I fell into a funk at the beginning of the third week; burying my feet into the tall grass and gently weeding the backyard strawberry patch helped to keep it at bay, but my spirit was like a wild horse and I felt like I was in prison. I tried to explain how I felt without sounding ridiculous, but it came off as silly. I craved a pack on my back and Keens on my feet, with a steep slope to navigate and birds to chirp along with. My dad and my brothers would die without the thrill of clean air and adventure, and though I'm not quite as thirsty for it as they are, I certainly share the trait.
I have been trying to surrender my will to God's, and I knew that His will was that I take care of myself and the baby. I know that might seem obvious, but to me it wasn't. Sitting around my house, sleeping in till nine, letting other people take care of my kids... all completely contrary to everything I believe in and want to be. You know? So the prospect of ignoring this dire need of my soul to escape the material world seemed almost sacrilegious.

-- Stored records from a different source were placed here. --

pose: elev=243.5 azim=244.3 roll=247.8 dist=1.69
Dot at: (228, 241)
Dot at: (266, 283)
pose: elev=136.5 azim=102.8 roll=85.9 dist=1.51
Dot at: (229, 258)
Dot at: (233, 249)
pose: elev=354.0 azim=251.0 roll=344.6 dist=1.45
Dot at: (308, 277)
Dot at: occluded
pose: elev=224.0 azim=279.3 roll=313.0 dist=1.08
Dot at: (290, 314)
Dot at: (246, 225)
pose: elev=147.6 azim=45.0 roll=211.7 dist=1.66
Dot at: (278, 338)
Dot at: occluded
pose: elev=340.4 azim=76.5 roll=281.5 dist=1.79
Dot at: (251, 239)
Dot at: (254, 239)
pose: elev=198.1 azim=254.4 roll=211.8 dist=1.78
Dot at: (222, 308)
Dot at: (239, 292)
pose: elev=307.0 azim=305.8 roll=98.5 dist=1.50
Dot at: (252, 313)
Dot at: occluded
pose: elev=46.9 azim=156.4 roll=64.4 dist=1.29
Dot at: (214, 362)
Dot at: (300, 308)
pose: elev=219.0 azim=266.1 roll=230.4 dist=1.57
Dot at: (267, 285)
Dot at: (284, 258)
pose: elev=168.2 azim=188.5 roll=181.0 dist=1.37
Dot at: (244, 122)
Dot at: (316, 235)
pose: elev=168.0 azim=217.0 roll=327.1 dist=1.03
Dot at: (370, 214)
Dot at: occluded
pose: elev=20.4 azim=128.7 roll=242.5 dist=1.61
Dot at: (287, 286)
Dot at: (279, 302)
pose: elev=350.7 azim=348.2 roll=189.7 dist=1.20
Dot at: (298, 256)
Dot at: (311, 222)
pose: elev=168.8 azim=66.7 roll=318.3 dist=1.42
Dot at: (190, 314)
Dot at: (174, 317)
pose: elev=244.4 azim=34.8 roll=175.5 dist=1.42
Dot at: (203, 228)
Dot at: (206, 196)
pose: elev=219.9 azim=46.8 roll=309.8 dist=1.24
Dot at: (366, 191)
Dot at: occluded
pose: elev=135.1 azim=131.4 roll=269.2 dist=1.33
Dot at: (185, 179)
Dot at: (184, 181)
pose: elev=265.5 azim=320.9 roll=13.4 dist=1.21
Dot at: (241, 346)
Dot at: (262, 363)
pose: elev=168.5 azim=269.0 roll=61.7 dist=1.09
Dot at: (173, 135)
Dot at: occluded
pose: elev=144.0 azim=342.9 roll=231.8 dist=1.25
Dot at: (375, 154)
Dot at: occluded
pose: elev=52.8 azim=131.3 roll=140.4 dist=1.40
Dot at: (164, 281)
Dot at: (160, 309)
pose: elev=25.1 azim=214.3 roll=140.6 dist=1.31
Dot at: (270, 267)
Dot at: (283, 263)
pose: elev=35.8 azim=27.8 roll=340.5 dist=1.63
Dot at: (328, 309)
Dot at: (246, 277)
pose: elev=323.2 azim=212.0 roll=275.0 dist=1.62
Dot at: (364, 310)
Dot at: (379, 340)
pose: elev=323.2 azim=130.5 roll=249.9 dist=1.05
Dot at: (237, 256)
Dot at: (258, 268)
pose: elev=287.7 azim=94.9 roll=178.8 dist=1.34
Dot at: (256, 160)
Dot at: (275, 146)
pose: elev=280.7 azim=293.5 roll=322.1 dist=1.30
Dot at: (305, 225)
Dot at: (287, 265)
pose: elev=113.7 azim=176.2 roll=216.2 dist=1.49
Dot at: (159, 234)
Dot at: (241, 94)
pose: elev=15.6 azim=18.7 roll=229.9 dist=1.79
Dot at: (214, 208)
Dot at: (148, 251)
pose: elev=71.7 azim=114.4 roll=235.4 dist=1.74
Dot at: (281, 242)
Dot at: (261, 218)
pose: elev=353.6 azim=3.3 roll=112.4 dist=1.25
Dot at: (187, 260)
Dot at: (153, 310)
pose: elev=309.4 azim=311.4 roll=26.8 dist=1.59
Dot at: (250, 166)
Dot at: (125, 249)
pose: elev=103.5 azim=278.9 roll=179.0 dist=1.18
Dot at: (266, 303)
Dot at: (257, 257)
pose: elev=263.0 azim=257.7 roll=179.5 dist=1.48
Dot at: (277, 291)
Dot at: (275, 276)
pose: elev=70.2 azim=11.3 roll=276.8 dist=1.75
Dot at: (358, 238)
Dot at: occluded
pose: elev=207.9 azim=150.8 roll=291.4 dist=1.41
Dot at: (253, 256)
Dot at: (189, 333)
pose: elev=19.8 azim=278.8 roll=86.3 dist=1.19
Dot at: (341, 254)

I started plotting different escapes, all equalling a resounding "no" in my heart - surrender yourself, it seemed to say, surrender. Just trust and surrender.
And then it came to me.
I felt like I'd been waiting for cherry season my whole life. I hurriedly explained the plan to my mom and sister: the U-Pick farm wasn't far, only ten minutes. We'd bring the stroller so I wouldn't be tempted to pick up either child. I'd stay in the shade and only stay out for thirty minutes. We'd only go if the cherries were a short walk from the car.
Everything was perfect, and we set off.
I can't describe the feeling that comes over me every time I drive out of town, just five or six minutes from our house, and the gas stations fade into long, rolling, green hills. The restaurants become beautiful red barns with brown fences that keep the gentle, fluffy sheep and sleek horses safe. Majestic farm houses and classical churches dot along at fair distances from each other, and everything seems right in the world.
The farm itself was just plain cute and the cherry trees were a beautiful (short) jaunt away. It smelled like dirt and I love that. I crave that. My feet sank into the muddy tractor trails from the many rain storms this July and my heart fluttered a little as the mud dried on my ankles. This is me. This is Brooke.
It's easy to forget who you are in the midst of a trial or in the midst of anything, really.
The cherries took a long time to ripen this year. So much rain, so little sun. The owners of the farm were worried there wouldn't be any at all. It makes me cry a little to write this, but I feel like a cherry tree. Waiting and waiting and things like rain and sun are so far beyond my control that it hurts terribly to know that blooming and ripening might be later than everyone hopes, if ever.
But I know that there is a plan far greater than mine. I know that. I trust that. And if I surrender and find a way to enjoy the pelting rain, I will become more than I ever thought I could.
I thought I needed the freedom of the wilderness and maybe I did, but really, I needed to communicate with Deity. As it so often happens with me, there were no voices or angels or bright lights. Instead just the comforting, all-encompassing love, reminding me to surrender to someone who loves me and knows me more than I can comprehend.